I belong to the tiny subculture of polka fans, loving the music both genuinely and ironically, and believing this unjustly maligned and ignored music tradition is one of the great “underground” musical cultures in America. Imagine my delight, then, when I tuned in to The Late Show with Stephen Colbert recently and saw Jack Black — in a gaudy red suit and blond wig, emanating over-the-top-cheerful charisma — leading a crack polka band to promote the film The Polka King, which premiered at last year’s Sundance festival and had its Netflix debut on January 12.
However, my delight was followed by semi-disappointment on the musical front when I watched the film the following night only to find that polka itself is mostly a backdrop and an incidental feature. Instead, The Polka King is more obsessed with another five-letter “p” word: “Ponzi.” Directed by Maya Forbes and written by Forbes and Wallace Wolodarsky, based on the documentary The Man Who Would Be Polka King, the film is the real-life story of determined (and ethically slippery) polka bandleader and Polish immigrant to Pennsylvania Jan Lewan (pronounced with the Americanizing hard “j” or without — he doesn’t care), so eager to assimilate into his adopted country’s lifestyle and enjoy its fruits that he almost accidentally segues into a life of fraud.
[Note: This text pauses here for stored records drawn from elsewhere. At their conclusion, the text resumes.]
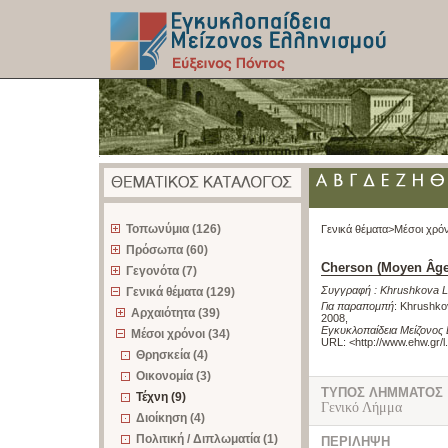
z
Τοπωνύμια (126)
Γενικά θέματα>
Μέσοι χρόν
Πρόσωπα (60)
Cherson (Moyen Âg
Γεγονότα (7)
Συγγραφή :
Khrushkova L
Γενικά θέματα (129)
Για παραπομπή
:
Khrushko
Αρχαιότητα (39)
2008
,
Εγκυκλοπαίδεια Μείζονος 
Μέσοι χρόνοι (34)
URL: <
http://www.ehw.gr/
Θρησκεία (4)
Οικονομία (3)
ΤΥΠΟΣ ΛΗΜΜΑΤΟΣ
Τέχνη (9)
Γενικό Λήμμα
Διοίκηση (4)
Πολιτική / Διπλωματία (1)
ΠΕΡΙΛΗΨΗ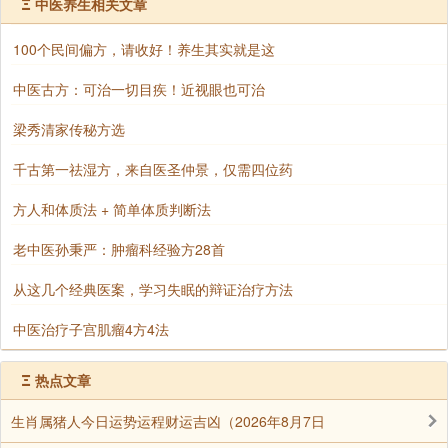
中，需要四十两银子，方可赎罪，不得以卖子赎夫，介
Ξ
中医养生相关文章
绍人取去三两，我还但心银子不够，哪知在此掉了，这
100个民间偏方，请收好！养生其实就是这
样一来，我的丈夫也不能出狱，我的儿子也卖了，人财
两空，我只有自杀一条路了。说罢痛哭不已。这时有些
中医古方：可治一切目疾！近视眼也可治
好心人都走过来问长问短，徐良泗毫不迟疑的道：你不
梁秀清家传秘方选
要难过，银子是我拾到的，是你买槟榔时掉的，我因不
千古第一祛湿方，来自医圣仲景，仅需四位药
能跑步，追不上，叫你也不听，所以在此等你回来。现
在银子在这里，你拿去点点数。
方人和体质法 + 简单体质判断法
乞儿将银钱交出来，一声不响的走了。林太太找回失
老中医孙秉严：肿瘤科经验方28首
去的银子，心喜不已，反而将乞儿忘记了，连姓名都忘
从这几个经典医案，学习失眠的辩证治疗方法
记向人家问，就赶去向官厅赎人。当官的这才知道是卖
儿子的钱，穷苦乞丐尚且见财不昧，我们怎能昧起良心
中医治疗子宫肌瘤4方4法
来索取人家卖儿子的钱呢?因此良心发现，慨然的将她
丈夫放出，不要她的钱，这由于徐乞儿善举，才感动了
Ξ
热点文章
当官的。
生肖属猪人今日运势运程财运吉凶（2026年8月7日
林登章出狱后，知道儿子卖了，除介绍人取去三两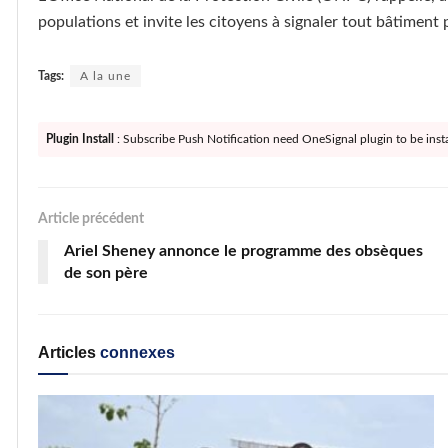
populations et invite les citoyens à signaler tout bâtiment
Tags:
A la une
Plugin Install
: Subscribe Push Notification need OneSignal plugin to be insta
Article précédent
Ariel Sheney annonce le programme des obsèques
de son père
Articles
connexes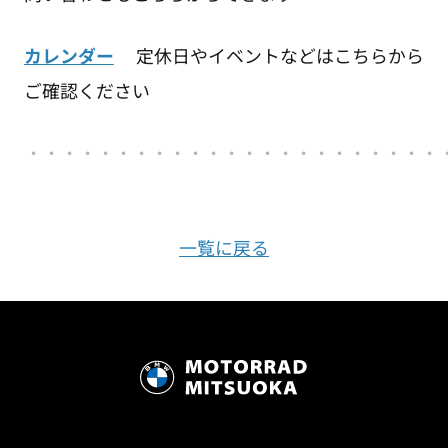
カレンダー
定休日やイベントなどはこちらから
ご確認ください
・・・・・・・・・・・・・・・・・・・・・・・
一覧に戻る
“I have America up the wazoo,” says the charmingly upbeat and endearingly language-mangling Lewan (Jack Black). “All you have to do is believe.” His powerful belief in America, feeding the family, and upward mobility was lined with fraudulent investor duping, which landed him in prison in 2004. Thus, his story also takes on that pressing American-dream story — the one about dreams turned to disillusion on an epic scale.